NPR was one of several media outlets reporting on the findings of a yearlong investigation by a Congressional subcommittee on four corporate landlords that “were quick to push out renters during the pandemic, and filed nearly three times as many eviction actions as previously reported — almost 15,000 in all.”
These findings, according to NPR, add data and detail to a growing body of reporting — and mounting complaints — about investor landlords, including concerns that they are fueling skyrocketing rents amid a historic shortage of affordable housing.
The investigation launched after reports that the companies had high eviction filing rates despite a federal eviction moratorium, and often refused to accept emergency rental aid.

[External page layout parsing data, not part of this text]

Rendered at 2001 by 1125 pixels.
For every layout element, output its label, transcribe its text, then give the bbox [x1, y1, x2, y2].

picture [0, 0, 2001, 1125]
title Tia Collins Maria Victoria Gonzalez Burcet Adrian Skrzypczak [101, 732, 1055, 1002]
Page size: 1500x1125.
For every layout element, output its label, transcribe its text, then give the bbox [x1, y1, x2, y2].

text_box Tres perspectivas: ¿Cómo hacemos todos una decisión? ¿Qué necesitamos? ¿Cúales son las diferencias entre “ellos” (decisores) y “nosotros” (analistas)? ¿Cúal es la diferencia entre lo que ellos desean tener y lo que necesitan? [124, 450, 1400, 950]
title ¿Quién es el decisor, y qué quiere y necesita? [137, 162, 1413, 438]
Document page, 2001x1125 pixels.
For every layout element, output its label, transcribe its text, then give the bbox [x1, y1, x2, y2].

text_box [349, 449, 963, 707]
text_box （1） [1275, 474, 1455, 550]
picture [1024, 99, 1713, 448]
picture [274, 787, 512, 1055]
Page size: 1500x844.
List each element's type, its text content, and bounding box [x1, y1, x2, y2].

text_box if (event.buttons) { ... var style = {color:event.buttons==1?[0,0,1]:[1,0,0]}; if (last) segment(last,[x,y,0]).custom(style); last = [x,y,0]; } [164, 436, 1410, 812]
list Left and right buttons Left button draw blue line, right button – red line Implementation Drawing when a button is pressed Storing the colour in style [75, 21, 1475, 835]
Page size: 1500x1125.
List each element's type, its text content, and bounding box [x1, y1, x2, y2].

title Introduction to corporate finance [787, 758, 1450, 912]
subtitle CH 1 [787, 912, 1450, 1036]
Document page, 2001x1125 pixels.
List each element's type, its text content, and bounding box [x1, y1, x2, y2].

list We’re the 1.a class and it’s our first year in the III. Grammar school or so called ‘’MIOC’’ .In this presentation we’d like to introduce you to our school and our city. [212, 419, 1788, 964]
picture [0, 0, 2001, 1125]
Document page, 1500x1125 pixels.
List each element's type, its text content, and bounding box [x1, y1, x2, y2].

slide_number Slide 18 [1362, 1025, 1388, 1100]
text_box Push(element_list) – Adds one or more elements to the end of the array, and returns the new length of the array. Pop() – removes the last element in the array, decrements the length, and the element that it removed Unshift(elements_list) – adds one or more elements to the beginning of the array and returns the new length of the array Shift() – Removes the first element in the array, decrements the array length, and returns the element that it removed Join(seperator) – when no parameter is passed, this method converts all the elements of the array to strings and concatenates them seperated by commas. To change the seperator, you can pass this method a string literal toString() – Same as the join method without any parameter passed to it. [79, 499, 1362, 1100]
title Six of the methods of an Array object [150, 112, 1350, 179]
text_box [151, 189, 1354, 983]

The companies own properties across 28 states, and the report looked at their actions during the first 16 months of the pandemic.
Chair of the Select Subcommittee on the Coronavirus Crisis and House Majority Whip James Clyburn said, “As countless Americans acted admirably to support their communities during the coronavirus crisis, the four landlord companies…evicted aggressively to pad their profits.”
PESP’s Executive Director Jim Baker told NPR, “Too often we tend to place the blame on the resident. But what we saw, and the subcommittee showed, was really a pattern of actions. These large companies were taking multiple steps to sort of force those folks out of their homes.”
NPR noted, “Last year, Baker’s group found that one of the companies in today’s report — Pretium — had been filing for eviction much more often in predominantly Black neighborhoods during the pandemic.”
Baker told NPR that the Subcommittee’s report suggests these companies “made an economic calculation that they could raise rents for new residents, rather than enabling current residents to be able to stay in their homes.”
Center for Popular Democracy Housing Program director Katie Goldstein told NPR that evictions are just one of many problems she encounters with corporate landlords. Tenants also complain about a decline in services and repairs, an increase in monthly fees, and a dramatic rise in rents.
“What we really need is for tenants to be able to experience stability, and not have situations where corporate landlords can double or triple the rent, depending on what the market looks like in that area,” she said.